La nuova stagione agonistica è iniziata. A fine luglio, sulle piste argentine di Cerro Castor, il primo blocco di gare Fis. E il primo italiano ad aver indossato il pettorale è stato il valdostano Pietro Seletto, figlio dell’ex azzurro Erik, che si è subito messo in viaggio per l’Argentina alla ricerca di punti.
Ha chiuso da pochissimo l’avventura tra i Children, ora è entrato nel mondo dei “grandi”, delle Fis e dei punteggi. A Cerro Castor si sono svolte solo due gare di slalom, mentre sono stati cancellati i due giganti.
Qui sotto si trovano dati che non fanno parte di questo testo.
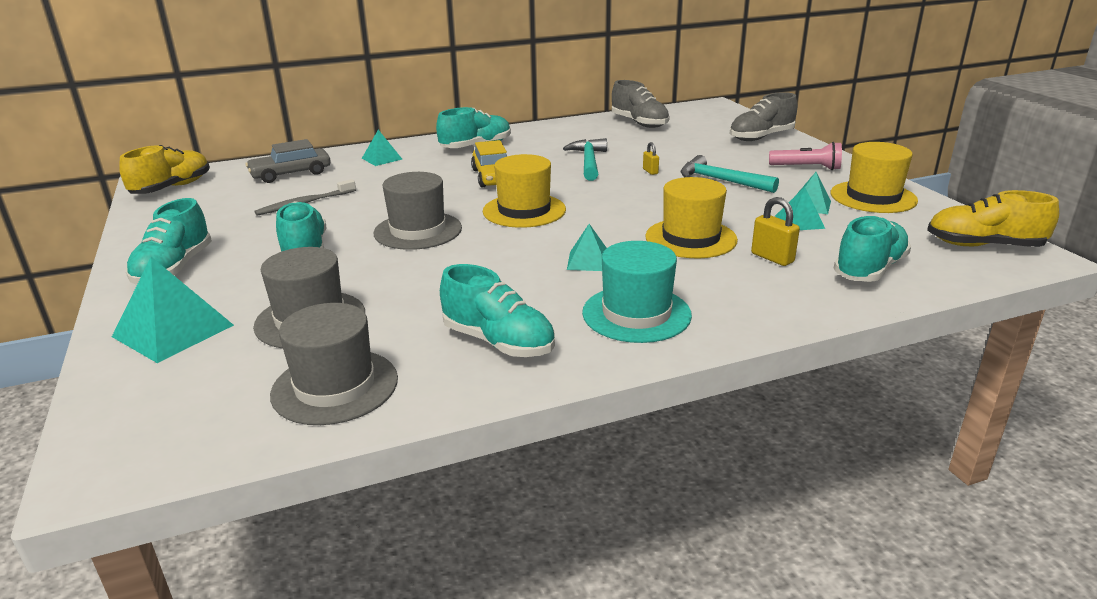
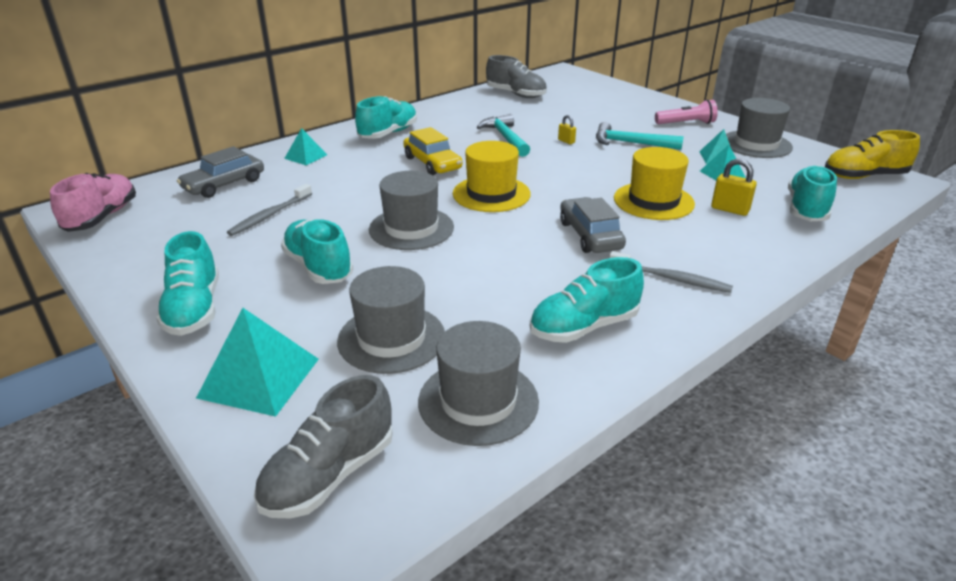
camera: 20 degrees left, 5 degrees up
yellow shoe [119,145,210,194] -> pink shoe [50,173,136,232]
turquoise shoe [440,264,555,357] -> turquoise shoe turned 135 degrees clockwise [530,257,644,343]
turquoise pyramid [567,224,607,271] -> grey car [560,197,626,253]
turquoise hat [582,241,692,343] -> grey toothbrush [609,251,733,293]
grey shoe [730,92,797,141] -> grey shoe moved to [254,375,393,518]
yellow hat [831,142,918,213] -> grey hat [726,98,793,158]

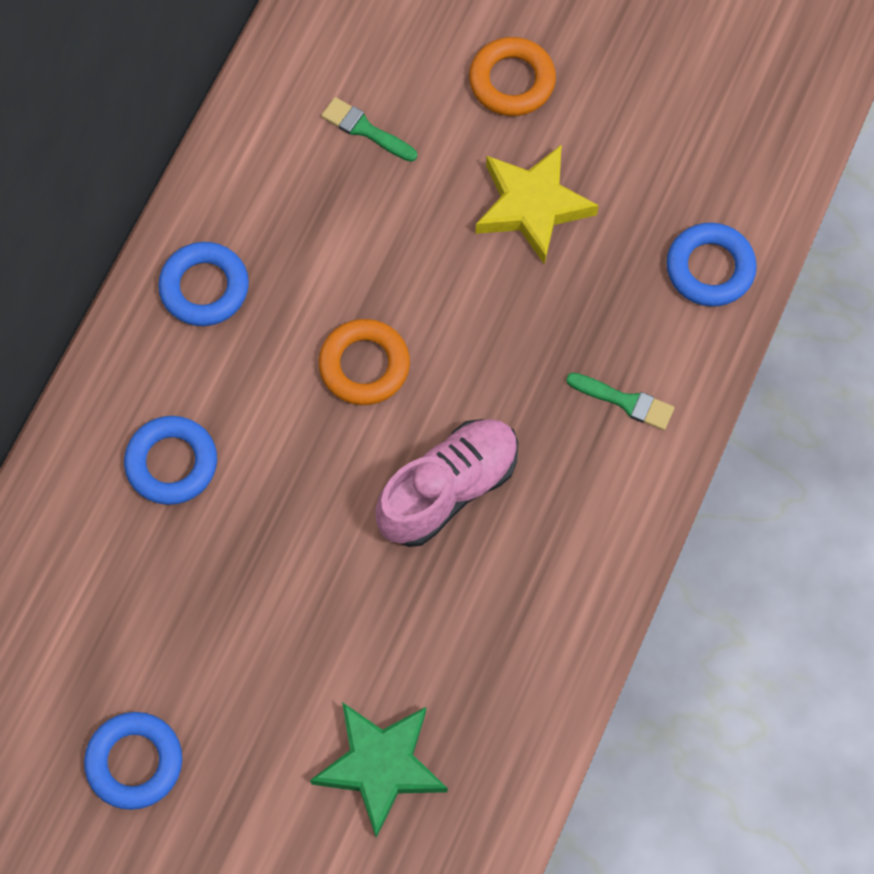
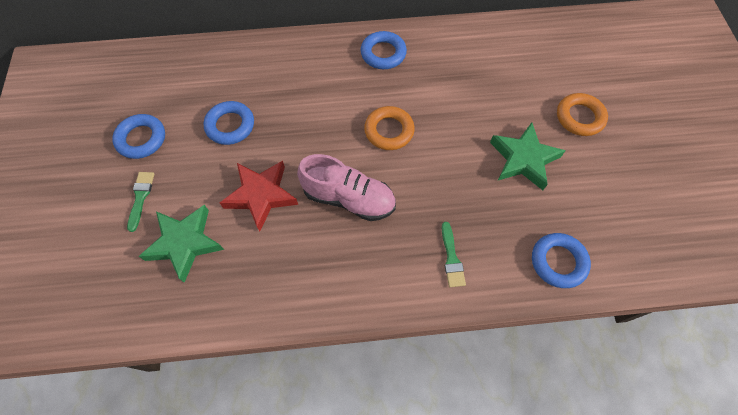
camera: 60 degrees right, 5 degrees down
blue ring [124,416,217,505] -> blue ring moved to [204,101,254,145]
green brush [321,97,417,162] -> green brush moved to [127,172,155,232]
yellow star [475,144,599,265] -> green star [490,122,565,190]
none -> red star [220,161,298,231]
Pietro Seletto, 16 anni del Centro Sportivo Esercito, ha iniziato con un decimo e un sesto posto in slalom, valsi rispettivamente 80 e 84 punti Fis. In gara-1 ha vinto l’americano Jack Schrady con 49/100 di vantaggio sul connazionale Finnigan Donley e 73/100 sul giapponese Jinro Kirikubo.
Nella replica, posizioni invertite per i due americani, staccati tra loro di 64/100, con terzo sempre il giapponese, a 79/100. Decimo Pietro Seletto, subito dietro al brasiliano Leopoldo Pignaton Fagnani che ha mamma brasiliana e papà italiano.
In campo femminile, sesta Carlotta Pignaton Fagnani nella gara vinta dall’argentina Sofia Bogni Barry, che si è aggiudicata anche gara-2, proprio davanti alla brasiliana.
Diverse le gare annullate in questi giorni, si è invece svolto lo slalom previsto ieri a Perito Moreno.Tanti i francesi arrivati in loco e la vittoria è andata al 2008 Constant Mery. Di nuovo in pista Pietro Seletto, sedicesimo a oltre 7 secondi, prestazione valsa 116 punti.